[Start]

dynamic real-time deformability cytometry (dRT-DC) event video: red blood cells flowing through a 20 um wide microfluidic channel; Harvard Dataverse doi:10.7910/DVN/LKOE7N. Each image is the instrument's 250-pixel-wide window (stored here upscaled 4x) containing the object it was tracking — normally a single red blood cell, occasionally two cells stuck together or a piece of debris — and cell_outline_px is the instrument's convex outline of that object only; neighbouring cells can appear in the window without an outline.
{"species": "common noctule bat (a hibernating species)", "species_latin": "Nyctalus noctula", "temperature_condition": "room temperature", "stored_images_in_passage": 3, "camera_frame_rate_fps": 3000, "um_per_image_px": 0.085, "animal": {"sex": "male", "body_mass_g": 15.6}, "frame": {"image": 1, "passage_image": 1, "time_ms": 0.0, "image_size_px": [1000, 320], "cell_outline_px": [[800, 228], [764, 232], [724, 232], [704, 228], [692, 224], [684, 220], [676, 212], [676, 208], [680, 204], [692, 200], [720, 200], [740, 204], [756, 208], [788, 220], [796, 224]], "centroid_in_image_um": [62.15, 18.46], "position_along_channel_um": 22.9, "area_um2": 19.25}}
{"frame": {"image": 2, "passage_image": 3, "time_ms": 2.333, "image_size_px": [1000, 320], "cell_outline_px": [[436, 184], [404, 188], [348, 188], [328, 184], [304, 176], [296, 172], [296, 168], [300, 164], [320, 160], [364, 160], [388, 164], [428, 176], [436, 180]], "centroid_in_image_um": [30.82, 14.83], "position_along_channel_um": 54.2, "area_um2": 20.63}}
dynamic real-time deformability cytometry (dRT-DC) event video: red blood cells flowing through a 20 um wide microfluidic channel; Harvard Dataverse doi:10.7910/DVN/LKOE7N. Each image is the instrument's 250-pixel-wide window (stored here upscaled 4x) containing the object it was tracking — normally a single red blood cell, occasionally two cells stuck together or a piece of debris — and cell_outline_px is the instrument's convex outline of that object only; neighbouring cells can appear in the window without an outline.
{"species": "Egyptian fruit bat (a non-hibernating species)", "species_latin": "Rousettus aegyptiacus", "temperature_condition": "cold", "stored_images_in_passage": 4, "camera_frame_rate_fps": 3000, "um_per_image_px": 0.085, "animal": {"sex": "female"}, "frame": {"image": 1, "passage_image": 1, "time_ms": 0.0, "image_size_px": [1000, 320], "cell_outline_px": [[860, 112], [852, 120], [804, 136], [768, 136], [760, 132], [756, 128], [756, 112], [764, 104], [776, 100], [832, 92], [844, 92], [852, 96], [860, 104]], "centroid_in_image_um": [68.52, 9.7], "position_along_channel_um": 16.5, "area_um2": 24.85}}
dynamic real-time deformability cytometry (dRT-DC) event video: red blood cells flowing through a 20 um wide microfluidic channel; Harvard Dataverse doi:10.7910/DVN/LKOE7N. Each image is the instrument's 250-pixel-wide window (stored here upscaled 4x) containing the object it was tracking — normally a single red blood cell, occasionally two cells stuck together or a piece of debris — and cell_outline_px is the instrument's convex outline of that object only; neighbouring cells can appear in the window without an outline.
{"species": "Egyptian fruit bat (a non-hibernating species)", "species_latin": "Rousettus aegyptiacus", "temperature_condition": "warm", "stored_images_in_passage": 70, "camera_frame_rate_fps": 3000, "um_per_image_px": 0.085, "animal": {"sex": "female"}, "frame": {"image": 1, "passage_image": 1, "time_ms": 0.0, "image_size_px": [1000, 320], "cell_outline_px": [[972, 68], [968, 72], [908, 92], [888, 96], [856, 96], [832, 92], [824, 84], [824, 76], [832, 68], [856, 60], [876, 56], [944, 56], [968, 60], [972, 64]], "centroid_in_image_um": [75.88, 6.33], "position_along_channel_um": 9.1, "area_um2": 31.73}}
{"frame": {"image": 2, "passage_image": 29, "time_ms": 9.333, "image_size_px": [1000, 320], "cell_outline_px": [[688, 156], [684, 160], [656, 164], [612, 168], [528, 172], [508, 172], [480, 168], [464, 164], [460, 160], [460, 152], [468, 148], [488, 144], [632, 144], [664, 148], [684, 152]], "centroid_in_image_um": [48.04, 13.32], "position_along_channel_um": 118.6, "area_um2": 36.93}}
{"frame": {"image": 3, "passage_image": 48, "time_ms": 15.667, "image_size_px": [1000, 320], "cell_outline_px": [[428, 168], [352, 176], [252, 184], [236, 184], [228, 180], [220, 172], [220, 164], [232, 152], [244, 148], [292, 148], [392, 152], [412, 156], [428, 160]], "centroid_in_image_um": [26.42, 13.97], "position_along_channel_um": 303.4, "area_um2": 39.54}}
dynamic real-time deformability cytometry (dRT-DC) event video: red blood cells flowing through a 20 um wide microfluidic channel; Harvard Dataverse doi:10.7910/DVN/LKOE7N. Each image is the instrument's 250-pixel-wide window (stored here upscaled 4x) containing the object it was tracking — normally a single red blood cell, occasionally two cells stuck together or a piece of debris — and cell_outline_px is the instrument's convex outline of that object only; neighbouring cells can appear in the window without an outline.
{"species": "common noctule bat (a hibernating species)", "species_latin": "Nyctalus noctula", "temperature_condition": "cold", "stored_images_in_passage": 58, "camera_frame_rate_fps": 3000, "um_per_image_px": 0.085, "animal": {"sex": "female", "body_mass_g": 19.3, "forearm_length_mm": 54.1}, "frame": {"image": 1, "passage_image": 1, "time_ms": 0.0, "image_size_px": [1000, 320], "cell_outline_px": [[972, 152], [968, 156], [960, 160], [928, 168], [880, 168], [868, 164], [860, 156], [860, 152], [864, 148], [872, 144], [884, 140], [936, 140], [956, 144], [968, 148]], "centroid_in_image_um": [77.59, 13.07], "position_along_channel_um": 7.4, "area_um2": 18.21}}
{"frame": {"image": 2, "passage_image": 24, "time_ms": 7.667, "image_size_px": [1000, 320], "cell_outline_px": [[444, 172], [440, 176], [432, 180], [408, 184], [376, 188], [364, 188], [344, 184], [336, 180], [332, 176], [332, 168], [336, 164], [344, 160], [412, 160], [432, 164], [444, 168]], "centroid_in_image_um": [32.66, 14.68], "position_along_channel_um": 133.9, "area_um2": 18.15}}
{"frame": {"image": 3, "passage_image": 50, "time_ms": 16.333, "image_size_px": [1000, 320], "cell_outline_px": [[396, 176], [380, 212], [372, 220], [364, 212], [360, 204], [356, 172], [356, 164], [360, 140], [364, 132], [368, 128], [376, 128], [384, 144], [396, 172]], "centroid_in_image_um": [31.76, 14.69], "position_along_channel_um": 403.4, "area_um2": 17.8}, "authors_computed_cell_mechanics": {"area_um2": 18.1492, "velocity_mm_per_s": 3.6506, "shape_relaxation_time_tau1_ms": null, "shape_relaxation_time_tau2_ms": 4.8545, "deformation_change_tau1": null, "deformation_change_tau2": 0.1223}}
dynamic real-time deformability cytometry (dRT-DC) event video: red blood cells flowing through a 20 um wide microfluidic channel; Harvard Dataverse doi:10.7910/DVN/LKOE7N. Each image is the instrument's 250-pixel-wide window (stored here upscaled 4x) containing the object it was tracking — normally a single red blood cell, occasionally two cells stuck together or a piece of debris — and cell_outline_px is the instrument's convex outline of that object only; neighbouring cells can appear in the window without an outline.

[End]

Generate an exact reproduction of all entries.

▶ **SOLUTION TO THIS EXERCISE**
dynamic real-time deformability cytometry (dRT-DC) event video: red blood cells flowing through a 20 um wide microfluidic channel; Harvard Dataverse doi:10.7910/DVN/LKOE7N. Each image is the instrument's 250-pixel-wide window (stored here upscaled 4x) containing the object it was tracking — normally a single red blood cell, occasionally two cells stuck together or a piece of debris — and cell_outline_px is the instrument's convex outline of that object only; neighbouring cells can appear in the window without an outline.
{"species": "common noctule bat (a hibernating species)", "species_latin": "Nyctalus noctula", "temperature_condition": "room temperature", "stored_images_in_passage": 3, "camera_frame_rate_fps": 3000, "um_per_image_px": 0.085, "animal": {"sex": "male", "body_mass_g": 15.6}, "frame": {"image": 1, "passage_image": 1, "time_ms": 0.0, "image_size_px": [1000, 320], "cell_outline_px": [[800, 228], [764, 232], [724, 232], [704, 228], [692, 224], [684, 220], [676, 212], [676, 208], [680, 204], [692, 200], [720, 200], [740, 204], [756, 208], [788, 220], [796, 224]], "centroid_in_image_um": [62.15, 18.46], "position_along_channel_um": 22.9, "area_um2": 19.25}}
{"frame": {"image": 2, "passage_image": 3, "time_ms": 2.333, "image_size_px": [1000, 320], "cell_outline_px": [[436, 184], [404, 188], [348, 188], [328, 184], [304, 176], [296, 172], [296, 168], [300, 164], [320, 160], [364, 160], [388, 164], [428, 176], [436, 180]], "centroid_in_image_um": [30.82, 14.83], "position_along_channel_um": 54.2, "area_um2": 20.63}}
dynamic real-time deformability cytometry (dRT-DC) event video: red blood cells flowing through a 20 um wide microfluidic channel; Harvard Dataverse doi:10.7910/DVN/LKOE7N. Each image is the instrument's 250-pixel-wide window (stored here upscaled 4x) containing the object it was tracking — normally a single red blood cell, occasionally two cells stuck together or a piece of debris — and cell_outline_px is the instrument's convex outline of that object only; neighbouring cells can appear in the window without an outline.
{"species": "Egyptian fruit bat (a non-hibernating species)", "species_latin": "Rousettus aegyptiacus", "temperature_condition": "cold", "stored_images_in_passage": 4, "camera_frame_rate_fps": 3000, "um_per_image_px": 0.085, "animal": {"sex": "female"}, "frame": {"image": 1, "passage_image": 1, "time_ms": 0.0, "image_size_px": [1000, 320], "cell_outline_px": [[860, 112], [852, 120], [804, 136], [768, 136], [760, 132], [756, 128], [756, 112], [764, 104], [776, 100], [832, 92], [844, 92], [852, 96], [860, 104]], "centroid_in_image_um": [68.52, 9.7], "position_along_channel_um": 16.5, "area_um2": 24.85}}
dynamic real-time deformability cytometry (dRT-DC) event video: red blood cells flowing through a 20 um wide microfluidic channel; Harvard Dataverse doi:10.7910/DVN/LKOE7N. Each image is the instrument's 250-pixel-wide window (stored here upscaled 4x) containing the object it was tracking — normally a single red blood cell, occasionally two cells stuck together or a piece of debris — and cell_outline_px is the instrument's convex outline of that object only; neighbouring cells can appear in the window without an outline.
{"species": "Egyptian fruit bat (a non-hibernating species)", "species_latin": "Rousettus aegyptiacus", "temperature_condition": "warm", "stored_images_in_passage": 70, "camera_frame_rate_fps": 3000, "um_per_image_px": 0.085, "animal": {"sex": "female"}, "frame": {"image": 1, "passage_image": 1, "time_ms": 0.0, "image_size_px": [1000, 320], "cell_outline_px": [[972, 68], [968, 72], [908, 92], [888, 96], [856, 96], [832, 92], [824, 84], [824, 76], [832, 68], [856, 60], [876, 56], [944, 56], [968, 60], [972, 64]], "centroid_in_image_um": [75.88, 6.33], "position_along_channel_um": 9.1, "area_um2": 31.73}}
{"frame": {"image": 2, "passage_image": 29, "time_ms": 9.333, "image_size_px": [1000, 320], "cell_outline_px": [[688, 156], [684, 160], [656, 164], [612, 168], [528, 172], [508, 172], [480, 168], [464, 164], [460, 160], [460, 152], [468, 148], [488, 144], [632, 144], [664, 148], [684, 152]], "centroid_in_image_um": [48.04, 13.32], "position_along_channel_um": 118.6, "area_um2": 36.93}}
{"frame": {"image": 3, "passage_image": 48, "time_ms": 15.667, "image_size_px": [1000, 320], "cell_outline_px": [[428, 168], [352, 176], [252, 184], [236, 184], [228, 180], [220, 172], [220, 164], [232, 152], [244, 148], [292, 148], [392, 152], [412, 156], [428, 160]], "centroid_in_image_um": [26.42, 13.97], "position_along_channel_um": 303.4, "area_um2": 39.54}}
dynamic real-time deformability cytometry (dRT-DC) event video: red blood cells flowing through a 20 um wide microfluidic channel; Harvard Dataverse doi:10.7910/DVN/LKOE7N. Each image is the instrument's 250-pixel-wide window (stored here upscaled 4x) containing the object it was tracking — normally a single red blood cell, occasionally two cells stuck together or a piece of debris — and cell_outline_px is the instrument's convex outline of that object only; neighbouring cells can appear in the window without an outline.
{"species": "common noctule bat (a hibernating species)", "species_latin": "Nyctalus noctula", "temperature_condition": "cold", "stored_images_in_passage": 58, "camera_frame_rate_fps": 3000, "um_per_image_px": 0.085, "animal": {"sex": "female", "body_mass_g": 19.3, "forearm_length_mm": 54.1}, "frame": {"image": 1, "passage_image": 1, "time_ms": 0.0, "image_size_px": [1000, 320], "cell_outline_px": [[972, 152], [968, 156], [960, 160], [928, 168], [880, 168], [868, 164], [860, 156], [860, 152], [864, 148], [872, 144], [884, 140], [936, 140], [956, 144], [968, 148]], "centroid_in_image_um": [77.59, 13.07], "position_along_channel_um": 7.4, "area_um2": 18.21}}
{"frame": {"image": 2, "passage_image": 24, "time_ms": 7.667, "image_size_px": [1000, 320], "cell_outline_px": [[444, 172], [440, 176], [432, 180], [408, 184], [376, 188], [364, 188], [344, 184], [336, 180], [332, 176], [332, 168], [336, 164], [344, 160], [412, 160], [432, 164], [444, 168]], "centroid_in_image_um": [32.66, 14.68], "position_along_channel_um": 133.9, "area_um2": 18.15}}
{"frame": {"image": 3, "passage_image": 50, "time_ms": 16.333, "image_size_px": [1000, 320], "cell_outline_px": [[396, 176], [380, 212], [372, 220], [364, 212], [360, 204], [356, 172], [356, 164], [360, 140], [364, 132], [368, 128], [376, 128], [384, 144], [396, 172]], "centroid_in_image_um": [31.76, 14.69], "position_along_channel_um": 403.4, "area_um2": 17.8}, "authors_computed_cell_mechanics": {"area_um2": 18.1492, "velocity_mm_per_s": 3.6506, "shape_relaxation_time_tau1_ms": null, "shape_relaxation_time_tau2_ms": 4.8545, "deformation_change_tau1": null, "deformation_change_tau2": 0.1223}}
dynamic real-time deformability cytometry (dRT-DC) event video: red blood cells flowing through a 20 um wide microfluidic channel; Harvard Dataverse doi:10.7910/DVN/LKOE7N. Each image is the instrument's 250-pixel-wide window (stored here upscaled 4x) containing the object it was tracking — normally a single red blood cell, occasionally two cells stuck together or a piece of debris — and cell_outline_px is the instrument's convex outline of that object only; neighbouring cells can appear in the window without an outline.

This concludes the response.